Eagle Mine
- Location: Colorado, United States; 39°31′40″N 106°23′42″W﻿ / ﻿39.527769°N 106.394940°W;
- Products: Zinc
- Closed: 1984
- Company: Viacom International

= Eagle Mine (Colorado) =

Abandoned mine in Colorado, US

Eagle Mine is an abandoned mine near the ghost town of Gilman and about one mile southeast of Minturn, in the U.S. state of Colorado.

Mining began in the 1880s, initially for gold and silver but focusing predominantly on zinc during later stages of its operation.

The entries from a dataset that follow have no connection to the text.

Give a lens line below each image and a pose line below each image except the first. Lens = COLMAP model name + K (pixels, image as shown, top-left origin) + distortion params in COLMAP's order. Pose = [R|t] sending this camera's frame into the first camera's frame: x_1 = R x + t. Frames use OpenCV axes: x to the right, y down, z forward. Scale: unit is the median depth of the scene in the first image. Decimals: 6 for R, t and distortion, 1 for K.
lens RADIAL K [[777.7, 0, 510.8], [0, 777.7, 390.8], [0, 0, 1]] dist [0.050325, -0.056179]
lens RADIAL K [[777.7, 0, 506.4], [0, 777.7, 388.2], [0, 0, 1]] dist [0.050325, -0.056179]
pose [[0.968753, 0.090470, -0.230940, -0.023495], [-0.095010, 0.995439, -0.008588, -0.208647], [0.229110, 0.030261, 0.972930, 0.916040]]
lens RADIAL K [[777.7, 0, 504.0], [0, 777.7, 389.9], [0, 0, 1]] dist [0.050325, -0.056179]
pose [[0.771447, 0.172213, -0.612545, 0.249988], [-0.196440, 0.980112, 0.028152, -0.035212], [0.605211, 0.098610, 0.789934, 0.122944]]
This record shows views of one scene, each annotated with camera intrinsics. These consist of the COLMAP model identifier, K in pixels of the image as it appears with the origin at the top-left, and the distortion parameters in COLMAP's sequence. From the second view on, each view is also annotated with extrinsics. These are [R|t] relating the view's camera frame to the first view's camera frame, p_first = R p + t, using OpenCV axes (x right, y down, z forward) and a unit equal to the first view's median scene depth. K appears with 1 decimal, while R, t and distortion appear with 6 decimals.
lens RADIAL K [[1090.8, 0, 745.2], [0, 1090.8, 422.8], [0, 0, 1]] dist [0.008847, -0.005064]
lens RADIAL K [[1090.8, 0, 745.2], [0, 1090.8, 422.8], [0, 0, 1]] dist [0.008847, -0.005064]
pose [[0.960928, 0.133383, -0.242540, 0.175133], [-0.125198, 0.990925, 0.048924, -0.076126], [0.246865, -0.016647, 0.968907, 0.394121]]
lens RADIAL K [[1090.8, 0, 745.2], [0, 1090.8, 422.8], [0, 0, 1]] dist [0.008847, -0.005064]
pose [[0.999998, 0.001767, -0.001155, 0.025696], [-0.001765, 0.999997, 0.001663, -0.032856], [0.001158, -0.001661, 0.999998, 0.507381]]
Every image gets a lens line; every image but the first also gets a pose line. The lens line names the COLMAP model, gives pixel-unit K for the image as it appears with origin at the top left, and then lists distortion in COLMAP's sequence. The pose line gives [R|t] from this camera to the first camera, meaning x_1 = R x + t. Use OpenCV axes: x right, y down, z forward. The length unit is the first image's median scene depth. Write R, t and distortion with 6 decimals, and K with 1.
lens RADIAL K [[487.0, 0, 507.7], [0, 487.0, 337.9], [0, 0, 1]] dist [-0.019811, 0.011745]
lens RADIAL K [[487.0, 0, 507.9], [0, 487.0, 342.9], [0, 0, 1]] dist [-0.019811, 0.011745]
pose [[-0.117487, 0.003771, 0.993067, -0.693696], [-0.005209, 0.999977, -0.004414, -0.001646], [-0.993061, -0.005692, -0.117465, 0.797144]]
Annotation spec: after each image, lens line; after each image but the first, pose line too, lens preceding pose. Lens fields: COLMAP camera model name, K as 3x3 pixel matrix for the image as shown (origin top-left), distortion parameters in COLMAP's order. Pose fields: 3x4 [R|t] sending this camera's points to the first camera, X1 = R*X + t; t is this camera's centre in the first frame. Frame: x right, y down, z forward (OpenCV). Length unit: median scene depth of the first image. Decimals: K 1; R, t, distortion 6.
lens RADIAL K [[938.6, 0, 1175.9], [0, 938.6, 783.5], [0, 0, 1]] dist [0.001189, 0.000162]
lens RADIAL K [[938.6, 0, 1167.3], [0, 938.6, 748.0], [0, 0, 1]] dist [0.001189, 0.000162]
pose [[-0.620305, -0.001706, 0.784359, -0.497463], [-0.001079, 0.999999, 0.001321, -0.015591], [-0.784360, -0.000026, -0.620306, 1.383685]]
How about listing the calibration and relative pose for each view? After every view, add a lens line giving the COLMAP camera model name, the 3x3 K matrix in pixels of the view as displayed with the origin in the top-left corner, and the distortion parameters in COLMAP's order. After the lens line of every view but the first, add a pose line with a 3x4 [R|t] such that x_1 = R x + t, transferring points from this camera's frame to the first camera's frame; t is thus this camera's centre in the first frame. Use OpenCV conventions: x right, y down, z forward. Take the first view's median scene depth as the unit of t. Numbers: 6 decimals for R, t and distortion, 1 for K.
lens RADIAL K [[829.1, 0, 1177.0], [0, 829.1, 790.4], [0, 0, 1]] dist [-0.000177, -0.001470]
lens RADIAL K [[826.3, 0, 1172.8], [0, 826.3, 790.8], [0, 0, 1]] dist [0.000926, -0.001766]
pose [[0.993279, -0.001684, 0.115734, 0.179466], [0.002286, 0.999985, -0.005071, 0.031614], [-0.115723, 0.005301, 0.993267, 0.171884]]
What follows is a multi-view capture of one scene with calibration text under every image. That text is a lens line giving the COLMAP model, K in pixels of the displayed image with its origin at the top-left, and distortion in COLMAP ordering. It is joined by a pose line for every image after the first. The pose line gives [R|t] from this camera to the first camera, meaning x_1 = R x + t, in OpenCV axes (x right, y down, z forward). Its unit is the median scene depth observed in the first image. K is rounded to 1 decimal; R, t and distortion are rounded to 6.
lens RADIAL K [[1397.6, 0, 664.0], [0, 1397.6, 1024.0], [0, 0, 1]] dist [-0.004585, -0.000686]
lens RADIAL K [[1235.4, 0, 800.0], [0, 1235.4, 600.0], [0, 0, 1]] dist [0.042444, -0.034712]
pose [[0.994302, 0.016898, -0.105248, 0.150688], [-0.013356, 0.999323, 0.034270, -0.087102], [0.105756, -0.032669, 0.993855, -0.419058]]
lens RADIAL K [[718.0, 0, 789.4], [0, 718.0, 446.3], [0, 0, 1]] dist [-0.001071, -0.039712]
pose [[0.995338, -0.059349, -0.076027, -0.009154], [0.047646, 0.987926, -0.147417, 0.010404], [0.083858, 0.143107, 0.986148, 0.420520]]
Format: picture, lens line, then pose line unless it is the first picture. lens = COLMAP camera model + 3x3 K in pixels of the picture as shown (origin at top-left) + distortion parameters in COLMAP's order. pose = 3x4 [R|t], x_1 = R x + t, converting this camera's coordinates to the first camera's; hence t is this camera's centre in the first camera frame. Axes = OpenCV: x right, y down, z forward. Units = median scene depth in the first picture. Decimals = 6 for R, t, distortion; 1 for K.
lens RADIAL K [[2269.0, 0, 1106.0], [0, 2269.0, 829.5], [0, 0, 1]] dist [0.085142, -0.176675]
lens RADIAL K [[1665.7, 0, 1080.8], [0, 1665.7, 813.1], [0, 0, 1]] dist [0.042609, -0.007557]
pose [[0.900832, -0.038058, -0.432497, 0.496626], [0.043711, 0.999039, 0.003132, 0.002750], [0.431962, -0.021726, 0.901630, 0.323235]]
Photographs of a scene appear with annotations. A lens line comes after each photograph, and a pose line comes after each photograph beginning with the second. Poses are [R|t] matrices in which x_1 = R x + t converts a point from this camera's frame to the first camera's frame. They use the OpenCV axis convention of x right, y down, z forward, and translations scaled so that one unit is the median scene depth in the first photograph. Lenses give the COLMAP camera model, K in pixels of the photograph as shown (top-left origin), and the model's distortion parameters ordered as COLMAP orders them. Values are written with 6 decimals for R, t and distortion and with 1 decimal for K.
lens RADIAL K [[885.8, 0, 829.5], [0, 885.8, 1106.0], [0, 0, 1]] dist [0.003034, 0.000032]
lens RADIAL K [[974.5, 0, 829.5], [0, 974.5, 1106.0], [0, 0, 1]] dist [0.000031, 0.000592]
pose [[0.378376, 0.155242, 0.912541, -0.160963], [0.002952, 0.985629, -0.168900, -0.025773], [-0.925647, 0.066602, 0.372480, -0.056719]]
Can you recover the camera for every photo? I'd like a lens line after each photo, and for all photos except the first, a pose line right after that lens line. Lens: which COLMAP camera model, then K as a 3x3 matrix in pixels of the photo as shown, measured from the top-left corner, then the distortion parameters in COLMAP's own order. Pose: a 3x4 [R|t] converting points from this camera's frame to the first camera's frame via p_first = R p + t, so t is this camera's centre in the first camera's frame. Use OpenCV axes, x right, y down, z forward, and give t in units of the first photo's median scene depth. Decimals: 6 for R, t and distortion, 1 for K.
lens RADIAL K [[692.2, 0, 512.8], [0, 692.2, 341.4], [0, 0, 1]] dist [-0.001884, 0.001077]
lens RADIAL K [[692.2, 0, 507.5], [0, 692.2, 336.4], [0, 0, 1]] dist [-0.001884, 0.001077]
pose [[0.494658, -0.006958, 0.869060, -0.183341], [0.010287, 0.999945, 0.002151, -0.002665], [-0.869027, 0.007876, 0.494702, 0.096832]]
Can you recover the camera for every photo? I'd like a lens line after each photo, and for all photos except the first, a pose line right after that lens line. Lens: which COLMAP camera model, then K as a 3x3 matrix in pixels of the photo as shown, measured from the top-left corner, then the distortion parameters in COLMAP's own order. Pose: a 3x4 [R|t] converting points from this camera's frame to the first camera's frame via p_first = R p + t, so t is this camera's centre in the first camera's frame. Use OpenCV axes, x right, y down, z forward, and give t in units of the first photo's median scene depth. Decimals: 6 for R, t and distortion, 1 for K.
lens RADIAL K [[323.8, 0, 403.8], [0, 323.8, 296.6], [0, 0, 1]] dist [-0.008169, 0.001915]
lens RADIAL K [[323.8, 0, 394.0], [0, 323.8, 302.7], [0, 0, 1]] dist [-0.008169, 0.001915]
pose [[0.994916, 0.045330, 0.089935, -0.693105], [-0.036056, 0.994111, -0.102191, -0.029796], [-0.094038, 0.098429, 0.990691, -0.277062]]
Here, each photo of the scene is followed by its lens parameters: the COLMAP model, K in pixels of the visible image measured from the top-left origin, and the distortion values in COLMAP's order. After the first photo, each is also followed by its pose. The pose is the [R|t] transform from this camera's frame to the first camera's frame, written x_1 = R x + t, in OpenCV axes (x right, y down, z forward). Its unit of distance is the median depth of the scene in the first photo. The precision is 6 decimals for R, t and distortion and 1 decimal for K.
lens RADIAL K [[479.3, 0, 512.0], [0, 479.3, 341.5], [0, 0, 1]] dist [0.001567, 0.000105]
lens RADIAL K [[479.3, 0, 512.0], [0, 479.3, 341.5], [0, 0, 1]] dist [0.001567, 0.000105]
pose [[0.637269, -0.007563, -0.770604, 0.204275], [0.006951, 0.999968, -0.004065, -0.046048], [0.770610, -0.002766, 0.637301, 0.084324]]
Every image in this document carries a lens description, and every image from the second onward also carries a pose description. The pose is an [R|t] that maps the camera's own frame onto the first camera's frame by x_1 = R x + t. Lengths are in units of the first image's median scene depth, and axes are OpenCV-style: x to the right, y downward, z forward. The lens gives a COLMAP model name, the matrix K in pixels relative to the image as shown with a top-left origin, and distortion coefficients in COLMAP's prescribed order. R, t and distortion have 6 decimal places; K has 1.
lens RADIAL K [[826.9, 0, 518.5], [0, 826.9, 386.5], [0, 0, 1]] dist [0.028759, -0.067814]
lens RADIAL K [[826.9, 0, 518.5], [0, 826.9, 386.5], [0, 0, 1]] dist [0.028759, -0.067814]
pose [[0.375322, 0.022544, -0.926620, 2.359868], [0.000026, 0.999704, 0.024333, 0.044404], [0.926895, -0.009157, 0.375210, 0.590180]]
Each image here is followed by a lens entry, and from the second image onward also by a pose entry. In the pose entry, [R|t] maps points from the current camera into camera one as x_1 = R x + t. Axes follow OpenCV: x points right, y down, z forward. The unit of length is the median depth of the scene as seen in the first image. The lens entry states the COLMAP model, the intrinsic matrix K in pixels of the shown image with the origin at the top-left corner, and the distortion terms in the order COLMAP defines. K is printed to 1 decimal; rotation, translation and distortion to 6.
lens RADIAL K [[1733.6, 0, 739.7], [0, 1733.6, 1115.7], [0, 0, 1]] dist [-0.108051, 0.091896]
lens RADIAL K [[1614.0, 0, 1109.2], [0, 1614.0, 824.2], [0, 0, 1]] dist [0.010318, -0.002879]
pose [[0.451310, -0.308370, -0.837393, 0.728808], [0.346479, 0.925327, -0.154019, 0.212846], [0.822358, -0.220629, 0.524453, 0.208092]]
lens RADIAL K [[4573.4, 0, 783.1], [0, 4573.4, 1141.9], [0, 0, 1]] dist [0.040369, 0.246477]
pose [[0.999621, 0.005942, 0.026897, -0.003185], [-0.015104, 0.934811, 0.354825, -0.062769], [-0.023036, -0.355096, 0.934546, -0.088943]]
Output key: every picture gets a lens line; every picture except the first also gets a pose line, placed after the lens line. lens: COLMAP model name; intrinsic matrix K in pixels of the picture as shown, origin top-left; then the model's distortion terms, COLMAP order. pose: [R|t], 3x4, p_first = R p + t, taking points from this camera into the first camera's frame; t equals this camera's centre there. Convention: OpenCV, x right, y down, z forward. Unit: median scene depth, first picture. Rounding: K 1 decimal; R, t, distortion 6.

After the mine's closure in 1984 and the abandonment of Gilman, a 235 acre area, which included 8 million tons of mine waste, was designated a Superfund site by the Environmental Protection Agency (EPA) and placed on the National Priorities List in 1986.

Eagle Mine had been owned by the New Jersey Zinc Company, in its later years a subsidiary of Gulf+Western. Viacom International was identified by the EPA as the successor in interest to the mine. According to the EPA, the mining operations left large amounts of arsenic, cadmium, copper, lead, and zinc in the soil and caused large fish die-offs in the Eagle River, threatening drinking water in the town of Minturn downstream on the Eagle River. The cleanup plan, implemented beginning in 1988, included plugging and flooding the mine, collecting and treating mine and ground water in a new treatment plant, as well as removing, treating, and capping the waste products. A report by the EPA in 2000 concluded that cleanup operations had substantially reduced public health risks and improved the water quality in the Eagle River.